Je vois alors redescendre d’un bon pas la deuxième sentinelle. Elle vient du haut du campement que l’on ne voit pas entièrement. Arrivé en bas, l’homme ne tarde pas à transmettre la réponse, et un passage s’ouvre devant moi.

Zone en quarantaine donc. Je fais une courte prière, portant ma main à mon front. Se dessine alors sur le dos de celle-ci une marque caractéristique de la protection que je viens de m’accorder. Tant qu’elle restera visible, je devrais être protégée de la plupart des maux naturels que peut porter cette terre.

J’entre donc comme on m’invite à le faire. La sentinelle messagère me précède à travers le camp, d’un pas plus calme. J’observe alors ces hommes, ces femmes, à l’allure plus carrée et massive que ceux que j’avais déjà rencontrés auparavant lors de mes précédents voyages. Je dois paraître bien frêle et fragile à côté d’eux. Ils ont la peau burinée par le soleil sans pour autant avoir ces reflets dorés qu’ont les sélénites. Leurs cheveux sont d’un noir intense. Il s’agit de guerriers à n’en pas douter. Ils ne portent pas d’uniforme, sont assez hétéroclites.
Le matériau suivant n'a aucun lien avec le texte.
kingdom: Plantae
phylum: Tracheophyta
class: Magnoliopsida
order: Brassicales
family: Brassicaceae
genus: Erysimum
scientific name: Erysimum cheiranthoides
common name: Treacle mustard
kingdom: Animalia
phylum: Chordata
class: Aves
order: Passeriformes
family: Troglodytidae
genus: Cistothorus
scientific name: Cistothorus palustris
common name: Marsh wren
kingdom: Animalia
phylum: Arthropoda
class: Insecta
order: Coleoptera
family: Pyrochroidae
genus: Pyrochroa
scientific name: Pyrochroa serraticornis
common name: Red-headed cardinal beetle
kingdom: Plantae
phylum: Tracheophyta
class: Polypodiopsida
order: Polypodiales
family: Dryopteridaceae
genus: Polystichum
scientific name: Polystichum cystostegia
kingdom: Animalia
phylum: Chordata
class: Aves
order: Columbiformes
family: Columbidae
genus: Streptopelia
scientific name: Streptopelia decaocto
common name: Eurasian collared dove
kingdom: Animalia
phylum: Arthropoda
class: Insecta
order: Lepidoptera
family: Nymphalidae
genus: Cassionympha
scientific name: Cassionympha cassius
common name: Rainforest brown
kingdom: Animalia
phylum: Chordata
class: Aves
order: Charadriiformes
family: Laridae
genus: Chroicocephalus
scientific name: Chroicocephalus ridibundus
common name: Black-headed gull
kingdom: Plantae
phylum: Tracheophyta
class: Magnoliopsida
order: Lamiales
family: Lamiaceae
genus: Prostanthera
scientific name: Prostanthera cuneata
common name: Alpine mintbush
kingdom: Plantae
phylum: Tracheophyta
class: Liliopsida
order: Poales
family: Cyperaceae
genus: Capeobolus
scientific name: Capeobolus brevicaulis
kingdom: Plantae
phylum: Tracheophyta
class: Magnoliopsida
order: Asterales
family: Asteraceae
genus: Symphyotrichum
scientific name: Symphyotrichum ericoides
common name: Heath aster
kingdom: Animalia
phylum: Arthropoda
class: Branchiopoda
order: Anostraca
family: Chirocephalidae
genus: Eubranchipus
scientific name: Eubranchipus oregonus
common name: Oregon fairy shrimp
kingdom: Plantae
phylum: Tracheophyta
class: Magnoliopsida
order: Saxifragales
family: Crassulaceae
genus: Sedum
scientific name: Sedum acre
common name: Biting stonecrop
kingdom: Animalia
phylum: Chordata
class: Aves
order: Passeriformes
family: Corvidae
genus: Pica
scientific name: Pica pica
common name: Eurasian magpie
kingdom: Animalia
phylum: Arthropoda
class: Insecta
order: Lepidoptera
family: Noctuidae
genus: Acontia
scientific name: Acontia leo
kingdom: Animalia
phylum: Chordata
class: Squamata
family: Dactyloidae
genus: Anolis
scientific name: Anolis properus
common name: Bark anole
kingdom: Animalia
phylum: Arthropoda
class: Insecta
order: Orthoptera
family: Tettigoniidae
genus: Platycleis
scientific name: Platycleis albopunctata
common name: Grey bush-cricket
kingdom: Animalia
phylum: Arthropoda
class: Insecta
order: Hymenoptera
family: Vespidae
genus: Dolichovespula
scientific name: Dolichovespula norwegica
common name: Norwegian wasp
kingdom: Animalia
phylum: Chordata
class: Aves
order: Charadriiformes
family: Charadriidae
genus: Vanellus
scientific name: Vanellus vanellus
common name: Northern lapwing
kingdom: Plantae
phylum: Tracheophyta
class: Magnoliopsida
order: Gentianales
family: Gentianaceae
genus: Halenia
Sans doute des mercenaires.

Mais ce qui me frappe le plus est cette ambiance lourde et pesante alors que je traverse le camp. La chaleur du pays n’y est pour rien, j’en suis certaine. Les regards croisés sont mornes, parfois résignés. L’atmosphère est chargée de l’empreinte morbide d’une fin latente et pourtant inéluctable. Cela me déchire le cœur.

Pourtant, à les regarder, je sens leur lien profond à la terre et au feu de cette contrée. Ils sont forts et puissants, combattants aguerris et très probablement craints par leurs pairs. Mais ici, ils mènent visiblement un combat inégal contre la nature et le destin, un combat qu’ils ne peuvent apparemment pas gagner d’eux-mêmes.

Je suis toute à mes réflexions lorsque nous arrivons à une tente plus grande, plus travaillée. Nous avons traversé presque intégralement le campement, et de là, nous surplombons le canyon et une bonne partie des environs. En effet, l’endroit est très judicieusement choisi.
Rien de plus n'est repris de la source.